4.) The timing of my livestreams was not convenient for a few subscribers who would have otherwise attended. Some folks had family dinner plans or extracurricular obligations, and I was recording far too late in the evening for all but my most insomniac European viewers to participate. The viewers I had were loyal, but there weren't as many people in the chat (or, at least, as many people completely invested in Deponia) to keep the conversation and energy going whenever I started to wane.
5.) Most video series have diminishing returns with each subsequent installment, but my playthrough of Deponia is an especially large investment: each episode on YouTube is 1-3 hours long, and the game's story and puzzles are too complex to be able to skip ahead without missing something.
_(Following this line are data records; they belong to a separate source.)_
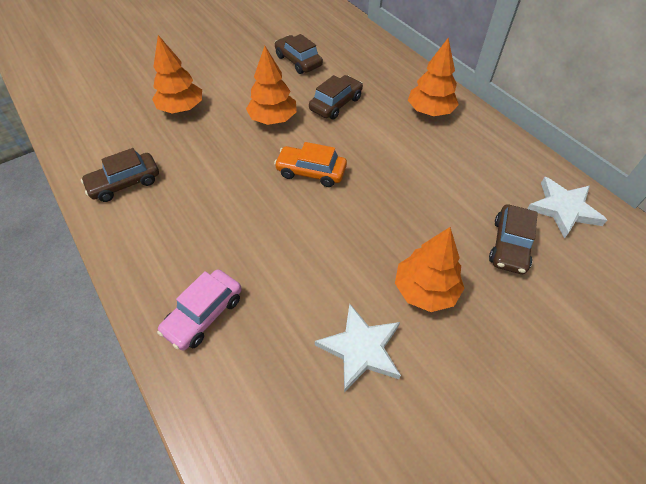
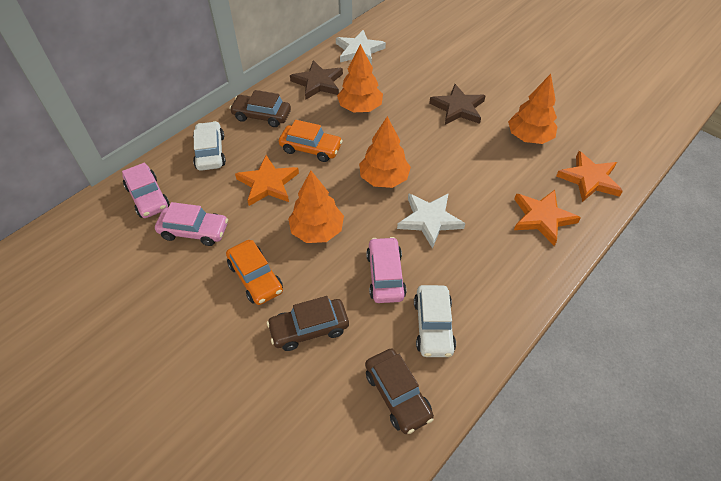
brown car: 4 -> 3
brown star: 0 -> 2
orange car: 1 -> 2
orange star: 0 -> 3
pink car: 1 -> 3
white car: 0 -> 2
Unless you're along for the whole ride, you might not bother with the series at all, and the first episode is long enough that you can make that decision well before committing to a second video.
All in all, I expect this playthrough of Deponia will be remembered, if at all, as a stepping stone to better livestreaming practices. Hopefully it's been entertaining enough to justify the time spent on it, which is all I ever really ask of a video. If nothing else, I was glad to have some company while I muddled my way through another game in my backlog.